Şu an açılan her iki davadan birisi kira tespiti ve kira tahliyesi üzerinedir. Bunun sebebi şudur: Mal sahipleri açısından bu davalar genellikle açılıyor. Kiracısının verdiği kiranın piyasanın altında kaldığını düşünen mal sahipleri kira tespit davaları açabilmek için 5 yıl, tahliye için 10 yılı beklemek zorundadır. 5 yılı doldurmayan mal sahipleri kiracıları ile anlaşmamalarından dolayı bu davaları açmak zorunda kaldılar. 2 senedeki dava patlamasının temel nedeni budur.
5 yılın altında olup da yasal sürede tespit davası açamayan mal sahipleri kira bedellerinin rayiç bedelin çok altında kalmasından dolayı bu yola başvurdular.
Tahliye davalarında da 10 yılı dolduramayanlar, bahaneler üreterek, kira bedellerinin düşük kalmasından dolayı davaları açıyorlar.
ARABULULUCUK SİSTEMİ İLE DAVALAR AZALIR MI?
Burada arabuluculuğun getirilme nedeni mahkemelerdeki dava yığılmasının önüne geçmektir. Mahkemeye gelmeden çözülmesini sağlamak için iyi niyetle getirilmiş bir durumdur.
Var olan diğer hukuk davalarının da aksamaması için bir şekilde kira uyuşmazlığı davalarının, kiradan kaynaklı davaların mahkemeye gelmeden sonuçlanması hedefleniyor. Taraflar anlaşıp anlaşmama iradesinde serbestler. Taraflar karşılıklı olarak anlaşırlarsa evet dava yükünü azaltır. Ancak anlaşamama durumunda dava açmak durumundalar. Burada dava sayısında azalma mal sahibi ile kiracının uzlaşma durumuna göre belli olacak.

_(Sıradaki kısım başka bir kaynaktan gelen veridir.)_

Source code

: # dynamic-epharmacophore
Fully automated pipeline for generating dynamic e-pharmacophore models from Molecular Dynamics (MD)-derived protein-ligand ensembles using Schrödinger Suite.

Ben kısıtlı da olsa arabuluculuk sisteminin dava sayılarının düşmesine etkisi olacağını düşünüyorum. Arabuluculuk direkt dava açmayı engelliyor. Önce arabulucuya gitmeniz lazım.
‘NOTER ZORUNLULUĞU YOK’
Tahliye taahhütnamesi bu konuda 10 yılı doldurmayan kiracıların çıkarılması uygulamasında çok görülüyor. Mal sahipleri tahliye taahhütnamelerini alıyor ve 10 yıl dolmadan kiracısını çıkarabiliyor.
Tahliye taahhütnameleri yazılıdır, taşınmazın boşaltılacağı tarihin belirtilmiş olması gerekir.
İMZALAYAN KİŞİ ÇIKMAK ZORUNDA MI?
Usulüne uygun imzalanmışsa tabi ki bunu mal sahibi kullanarak kiracıyı çıkarabilmektedir.”